TV pitchman Trudeau has FTC fine, ban thrown out
A federal appeals court has thrown out a $37.6 million fine and three-year infomercial ban against Kevin Trudeau, who has long battled regulators over his marketing of cures for obesity, disease and financial woe.
Thursday's ruling by the Seventh Circuit Court of Appeals in Chicago sends back to a lower court a case accusing the TV pitchman of misleading marketing that violated his 2004 settlement with the Federal Trade Commission.
Writing for a three-judge panel, Judge John Tinder said a lower court judge properly held Trudeau in contempt for having outright lied about the content of a book, The Weight Loss Cure 'They' Don't Want You to Know About.
Yet the judge was troubled by the punishment because it was unclear how the fine was determined, and because the infomercial ban did not consider the possibility that Trudeau could mend his ways.
This despite the FTC's branding Trudeau, in the words of Judge Tinder, as a 21st century snake oil salesman and nothing more than a huckster who preys on unwilling consumers. Trudeau has pitched cures for such things as hair loss, memory loss, excessive debt, cancer and AIDS.
The appeals court ordered the district court judge to craft a new remedy, including a criminal sanction if it so chose.
FTC spokesman Peter Kaplan had no immediate comment. A lawyer for Trudeau did not immediately return a call seeking comment.
In 2004, Trudeau entered a consent order with the FTC that required him to pay $2 million and banned him from advertising products in infomercials.
An exception, however, let him advertise books that did not refer to other products he was marketing, provided he did not misrepresent the content of the books.
The FTC said Trudeau violated that order by marketing a weight loss program he said was easy, simple and able to be completed at home.
In fact, the FTC said dieters would be limited to 500 calories a day, needed prescription hormone injections, and faced dozens of diet and lifestyle restrictions such as avoiding sugars, starches, inorganic foods, and exposure to air conditioning and fluorescent lights.

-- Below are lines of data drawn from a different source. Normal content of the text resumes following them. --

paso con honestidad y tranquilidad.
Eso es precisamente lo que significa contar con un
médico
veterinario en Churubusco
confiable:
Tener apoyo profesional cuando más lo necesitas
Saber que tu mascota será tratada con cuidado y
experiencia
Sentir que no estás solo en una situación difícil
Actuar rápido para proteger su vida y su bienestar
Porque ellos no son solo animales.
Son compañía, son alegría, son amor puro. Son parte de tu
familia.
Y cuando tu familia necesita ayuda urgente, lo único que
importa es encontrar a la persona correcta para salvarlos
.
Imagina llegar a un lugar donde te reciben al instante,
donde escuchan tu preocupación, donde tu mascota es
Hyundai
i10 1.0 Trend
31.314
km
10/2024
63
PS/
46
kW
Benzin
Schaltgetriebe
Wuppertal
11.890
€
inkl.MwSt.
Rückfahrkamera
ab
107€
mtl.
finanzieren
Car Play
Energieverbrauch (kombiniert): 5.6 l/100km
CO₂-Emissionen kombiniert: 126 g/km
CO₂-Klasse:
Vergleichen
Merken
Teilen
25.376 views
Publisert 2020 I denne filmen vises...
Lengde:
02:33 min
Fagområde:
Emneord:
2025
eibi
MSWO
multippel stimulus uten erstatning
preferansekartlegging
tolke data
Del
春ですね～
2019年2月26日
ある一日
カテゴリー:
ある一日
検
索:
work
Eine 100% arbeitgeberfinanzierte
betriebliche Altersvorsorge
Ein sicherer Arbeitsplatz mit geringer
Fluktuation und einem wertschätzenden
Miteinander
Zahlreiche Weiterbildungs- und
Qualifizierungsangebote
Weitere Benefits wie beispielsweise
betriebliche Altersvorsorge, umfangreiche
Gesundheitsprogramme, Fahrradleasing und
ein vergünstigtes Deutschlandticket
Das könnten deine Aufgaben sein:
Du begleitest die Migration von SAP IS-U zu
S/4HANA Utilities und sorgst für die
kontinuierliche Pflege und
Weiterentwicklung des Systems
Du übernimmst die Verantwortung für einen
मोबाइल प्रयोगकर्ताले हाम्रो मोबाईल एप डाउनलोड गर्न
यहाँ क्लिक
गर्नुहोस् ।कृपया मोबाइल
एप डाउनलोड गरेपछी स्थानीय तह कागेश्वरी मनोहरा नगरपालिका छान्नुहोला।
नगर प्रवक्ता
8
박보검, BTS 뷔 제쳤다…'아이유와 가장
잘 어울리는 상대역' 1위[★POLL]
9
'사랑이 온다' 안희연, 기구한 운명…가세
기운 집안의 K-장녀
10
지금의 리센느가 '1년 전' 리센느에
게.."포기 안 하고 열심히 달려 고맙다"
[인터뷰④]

In a 55-page opinion, Tinder wrote that Trudeau was properly held in civil contempt, having repeatedly distorted the content of the program in multiple infomercials.
He wrote though that it was unclear how the court arrived at the fine, including whether it was based on consumer losses or ill-gotten gains, and said the court should have directed the funds to be used to reimburse book purchasers.
Tinder also said the three-year ban gives Trudeau no chance to clean up his practices, likening it to a prison term more appropriate to a finding of criminal contempt.
Trudeau could take all the steps in the world to convince the FTC and the district court that he will be truthful in his next infomercial, but even if he offers to read his book word-for-word and say nothing else, he cannot free himself of the court's sanction, the judge wrote.
The case is Federal Trade Commission v. Trudeau, U.S. Seventh Circuit Court of Appeals (Chicago), No. 08-4249.